We stayed for a few hours, playing our favorites while Bob and Kit reminisced about the selections they had made more than thirty years ago. Then Monica popped back in. “Are you almost finished?” she asked. I paused, taking in that question. This was the resurrection of a national musical treasure. Was I finished? Do I have to be? Admittedly, we could have hung out playing records all night long (or at least until President Barack Obama would storm downstairs and ask us to keep it down). “Yes,” I said reluctantly. Monica left the theater, and we started to refile the records we had strewn about the room. Minutes later, a team of overalled gentlemen wheeled dollies into the theater, and, working with alacrity, they loaded up box after box, carrying them back to the secure storage facility. As I watched them go, I couldn’t help but think that these records were headed back to obscurity. There had to be something I could do.

Then I had an idea, a monumental idea. What if there was a Volume Three? Over the last forty years music and America itself have undergone dramatic cultural changes. With the needle lifted on the

collection in 1980, none of the subsequent musical genres are represented—nothing after 1980. There’s no rap or hip-hop, no electronic music, no metal or Madonna. No trap or trance, no emo or Eno. The entire format of the compact disk came and went while the Library lay dormant.

With the country as divided as it is, amid protests, pandemic, the constant doom scroll of social posts, it seems everyone has an opinion on everything—especially music. While admittedly, a record collection alone will not solve our problems, maybe a national conversation about the greatest music of the last forty years could provide some sort of common ground, something we might be able to agree upon.
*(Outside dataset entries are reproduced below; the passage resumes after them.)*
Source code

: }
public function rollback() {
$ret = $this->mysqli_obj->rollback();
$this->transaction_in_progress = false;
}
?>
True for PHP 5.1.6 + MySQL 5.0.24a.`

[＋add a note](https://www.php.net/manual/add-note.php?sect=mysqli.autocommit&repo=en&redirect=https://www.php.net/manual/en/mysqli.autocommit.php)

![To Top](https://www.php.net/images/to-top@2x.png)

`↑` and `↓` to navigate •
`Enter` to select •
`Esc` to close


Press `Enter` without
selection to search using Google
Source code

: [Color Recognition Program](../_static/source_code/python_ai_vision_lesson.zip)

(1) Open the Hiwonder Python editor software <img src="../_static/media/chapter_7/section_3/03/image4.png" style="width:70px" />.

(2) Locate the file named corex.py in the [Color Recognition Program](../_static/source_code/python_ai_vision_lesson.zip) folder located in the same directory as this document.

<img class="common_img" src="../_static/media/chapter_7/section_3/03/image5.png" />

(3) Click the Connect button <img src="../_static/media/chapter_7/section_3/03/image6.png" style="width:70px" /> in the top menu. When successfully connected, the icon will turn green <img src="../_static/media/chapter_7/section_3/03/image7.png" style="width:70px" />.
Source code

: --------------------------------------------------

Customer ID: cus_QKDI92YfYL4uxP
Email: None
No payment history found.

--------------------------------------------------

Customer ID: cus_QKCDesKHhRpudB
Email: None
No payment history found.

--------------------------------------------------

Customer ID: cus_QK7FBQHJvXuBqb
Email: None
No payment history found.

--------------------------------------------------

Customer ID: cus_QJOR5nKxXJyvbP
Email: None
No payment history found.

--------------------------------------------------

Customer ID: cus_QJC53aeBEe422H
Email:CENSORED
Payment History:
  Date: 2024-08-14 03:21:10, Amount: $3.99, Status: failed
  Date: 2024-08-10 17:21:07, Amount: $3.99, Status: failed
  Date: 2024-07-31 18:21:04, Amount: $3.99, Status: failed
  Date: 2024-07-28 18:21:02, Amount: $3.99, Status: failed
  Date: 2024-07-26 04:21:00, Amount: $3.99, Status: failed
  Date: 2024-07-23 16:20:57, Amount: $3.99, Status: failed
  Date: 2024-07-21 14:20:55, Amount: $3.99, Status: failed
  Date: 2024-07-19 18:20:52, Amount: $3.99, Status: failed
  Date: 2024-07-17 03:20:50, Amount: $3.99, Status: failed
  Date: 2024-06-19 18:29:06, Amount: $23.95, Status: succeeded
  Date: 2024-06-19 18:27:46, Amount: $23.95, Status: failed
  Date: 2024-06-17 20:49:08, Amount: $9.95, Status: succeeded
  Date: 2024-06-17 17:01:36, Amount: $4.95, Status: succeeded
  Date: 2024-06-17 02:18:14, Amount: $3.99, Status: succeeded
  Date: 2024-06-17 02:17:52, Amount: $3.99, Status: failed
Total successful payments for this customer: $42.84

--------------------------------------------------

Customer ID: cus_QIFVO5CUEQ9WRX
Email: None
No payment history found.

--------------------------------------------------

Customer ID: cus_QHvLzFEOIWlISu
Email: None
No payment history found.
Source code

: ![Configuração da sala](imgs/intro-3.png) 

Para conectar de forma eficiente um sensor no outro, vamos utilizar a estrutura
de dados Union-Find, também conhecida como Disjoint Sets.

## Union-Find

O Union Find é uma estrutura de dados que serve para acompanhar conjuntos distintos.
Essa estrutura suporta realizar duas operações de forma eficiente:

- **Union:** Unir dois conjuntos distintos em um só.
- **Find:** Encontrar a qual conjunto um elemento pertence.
Maybe the White House Record Library could play once more.

notes

This article is adapted from the author’s upcoming book titled White House Wax. The author spoke with Bob Blumenthal in December 2011 and on numerous occasions.

1. Johnny Mercer, introduction to Popular music category, The White House Record Library, Volume One (Washington, D.C.: White House Historical Association, 1973), 51–52.

2. Bob Blumenthal, introduction to Popular music category, The White House Record Library, Volume Two (Washington, D.C.: White House Historical Association, 1979).

3. Both quotations are widely available. They appear in print in Jon Michaud, “The Miracle of Van Morrison’s ‘Astral Weeks,’” New Yorker, March 7, 2018, and Travis M. Andrews, “The Rage of Van Morrison and the Battle Behind His Masterpiece, ‘Astral Weeks,’” Washington Post, November 30, 2018.